The Working Families Party, an infamous ACORN front group notorious for corruption, was instrumental in organizing the Occupy Wall Street protests, according to radical journalist Laura Flanders of Free Speech TV.
The protests, which have spread to several other large U.S. cities, are part of what ACORN’s neo-communist founder Wade Rathke calls an “anti-banking jihad.”
Working Families Party (WFP) organizer Nelini Stamp has “been here since day one and she is part of the organizing team and the outreach team that has managed to bridge the distance between that first day and this day and between the grassroots folks here and the labor movement,” Flanders said at the protest in lower Manhattan.
We are “actually trying to change the capitalist system we have today because it’s not working for any of us,” Stamp told Flanders in an interview. Demonstrators are asking “how do we really reform and bring revolutionary changes to the states?”
The WFP is part and parcel of ACORN. In 1998 the party was officially recognized in New York State. WFP’s headquarters is at the same address as ACORN on Nevins Street in Brooklyn. WFP’s executive director is longtime ACORN operative Dan Cantor.
One of the SEIU-funded party’s co-founders is ACORN’s former national chief organizer, Bertha Lewis. Democratic National Committee executive director Patrick Gaspard also contributed to the creation of the party and sat on its board. Gaspard was a political director in the Obama White House and is a former SEIU executive. Gaspard was also an organizer for the radical New Party in the early 1990s. That party’s membership consisted largely of individuals from the Democratic Socialists of America, SEIU, and ACORN. The party endorsed Barack Obama when he ran for the Illinois State Senate.
WFP takes credit for raising taxes both in the city and state of New York and for pressuring the state’s congressional delegation to oppose Social Security reforms.

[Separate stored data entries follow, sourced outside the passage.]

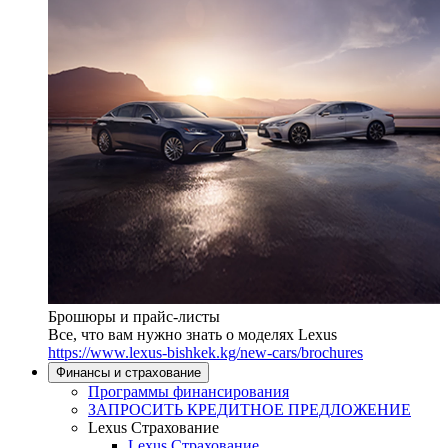
Брошюры и прайс-листы
Все, что вам нужно знать о моделях Lexus
https://www.lexus-bishkek.kg/new-cars/brochures
Финансы и страхование
Программы финансирования
ЗАПРОСИТЬ КРЕДИТНОЕ ПРЕДЛОЖЕНИЕ
Lexus Страхование
Lexus Страхование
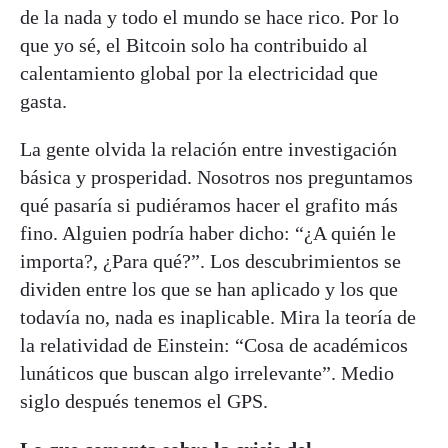
de la nada y todo el mundo se hace rico. Por lo
que yo sé, el Bitcoin solo ha contribuido al
calentamiento global por la electricidad que
gasta.
La gente olvida la relación entre investigación
básica y prosperidad. Nosotros nos preguntamos
qué pasaría si pudiéramos hacer el grafito más
fino. Alguien podría haber dicho: “¿A quién le
importa?, ¿Para qué?”. Los descubrimientos se
dividen entre los que se han aplicado y los que
todavía no, nada es inaplicable. Mira la teoría de
la relatividad de Einstein: “Cosa de académicos
lunáticos que buscan algo irrelevante”. Medio
siglo después tenemos el GPS.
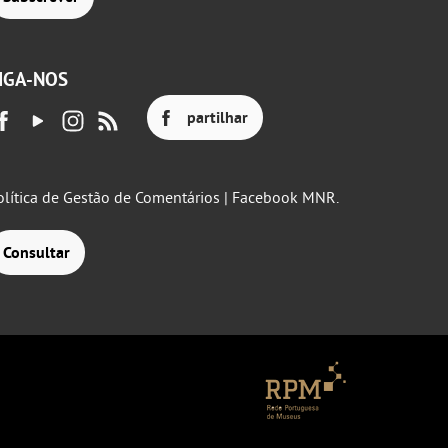
IGA-NOS
partilhar
olítica de Gestão de Comentários | Facebook MNR.
Consultar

The party has sister WFP-branded parties in Connecticut, Delaware, Massachusetts, Oregon, South Carolina, and Vermont.
Working with its radical friends at SEIU, WFP advocates more government spending, higher taxes, universal government-run health care, campaign finance restrictions, free universal higher education, oppressive rent control, same-sex marriage, amnesty for illegal aliens, “greening” the economy by creating heavily subsidized union jobs in the energy sector, and mandatory paid sick leave for all workers.
In 2009 Connecticut WFP sent busloads of thugs to confront American International Group Inc. (AIG) executives at their homes. The protests were calculated to intimidate executives who had been receiving death threats after the company reportedly paid out bonuses using taxpayer bail-out funds.

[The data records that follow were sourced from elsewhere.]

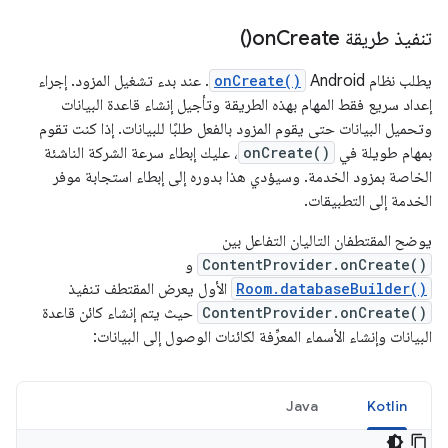
تنفيذ طريقة
Create(
on
)
يطلب نظام Android
onCreate()
. عند بدء تشغيل المزود. إجراء
إعداد سريع فقط المهام بهذه الطريقة وتأجيل إنشاء قاعدة البيانات
وتحميل البيانات حتى يقوم المزود بالفعل طلبًا للبيانات. إذا كنت تقوم
بمهام طويلة في
onCreate()
، عليك إبطاء سرعة الشركة الناشئة
الخاصة بمزود الخدمة. وسيؤدي هذا بدوره إلى إبطاء استجابة موفر
الخدمة إلى التطبيقات.
يوضح المقتطفان التاليان التفاعل بين
ContentProvider.onCreate()
و
Room.databaseBuilder()
الأول يعرض المقتطف تنفيذ
ContentProvider.onCreate()
حيث يتم إنشاء كائن قاعدة
البيانات وإنشاء الأسماء المعرِّفة لكائنات الوصول إلى البيانات:
Java
Kotlin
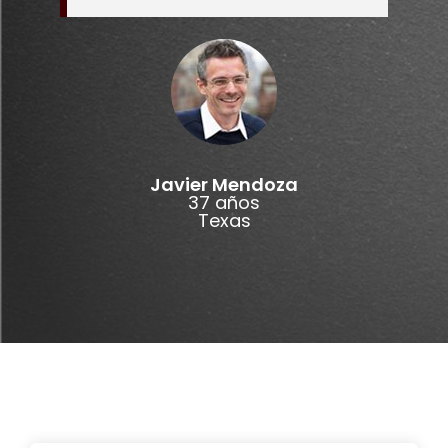
Javier Mendoza
37 años
Texas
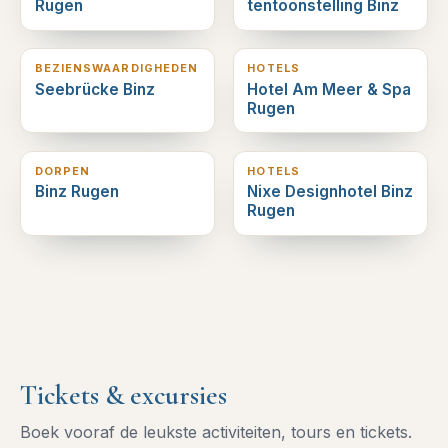
Rugen
tentoonstelling Binz
0
km verderop
0
km verderop
BEZIENSWAARDIGHEDEN
HOTELS
Seebrücke Binz
Hotel Am Meer & Spa
Rugen
0
km verderop
0
km verderop
DORPEN
HOTELS
Binz Rugen
Nixe Designhotel Binz
Rugen
Tickets & excursies
Boek vooraf de leukste activiteiten, tours en tickets.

ACORN allies are also involved in protests aimed at destabilizing the nation’s financial system.
SEIU board member Stephen Lerner has vowed to do his part to drive a stake through the heart of capitalism. Lerner says he wants to “bring down the stock market” through a campaign of disruption. He said last week that SEIU plans to terrorize bank executives at their homes.

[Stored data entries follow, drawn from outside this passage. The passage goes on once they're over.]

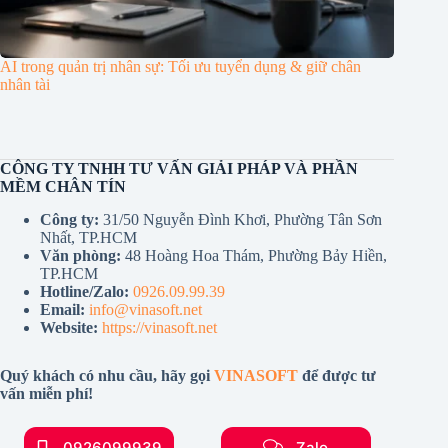
AI trong quản trị nhân sự: Tối ưu tuyển dụng & giữ chân
nhân tài
CÔNG TY TNHH TƯ VẤN GIẢI PHÁP VÀ PHẦN
MỀM CHÂN TÍN
Công ty:
31/50 Nguyễn Đình Khơi, Phường Tân Sơn
Nhất, TP.HCM
Văn phòng:
48 Hoàng Hoa Thám, Phường Bảy Hiền,
TP.HCM
Hotline/Zalo:
0926.09.99.39
Email:
info@vinasoft.net
Website:
https://vinasoft.net
Quý khách có nhu cầu, hãy gọi
VINASOFT
để được tư
vấn miễn phí!
0926099939
Zalo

Last year George Goehl, executive director of Chicago-based National People’s Action, said that “the banking crisis” was "the next big thing,” and “the way to build a big economic justice movement in this country.”
Meanwhile, ACORN’s new front groups are also deeply involved in the Occupy Wall Street movement.
In Pennsylvania, Action United said it plans to participate in Occupy Pittsburgh on Oct. 15. Organize Now will be occupying Orlando, Florida, on the same day.
New York Communities for Change (NYCC), led by longtime ACORN lobbyist Jon Kest, is one of the major protest groups leading the demonstrations in lower Manhattan. Alliance of Californians for Community Empowerment is leading the Occupy L.A. protests.
New England United for Justice, which is headed by former ACORN national president Maude Hurd, is participating in the related “Take Back Boston” protests in Massachusetts, according to watchdog group Judicial Watch. Hurd is a close political ally of Boston mayor Thomas Menino.
The influence of ACORN on the Wall Street protests should have been clear by the unhinged nature of much of the demonstrations. The question is really only whether the radical outfit will push the mob into more and more extreme behavior. Determining the answer to this question will likely not be pleasant.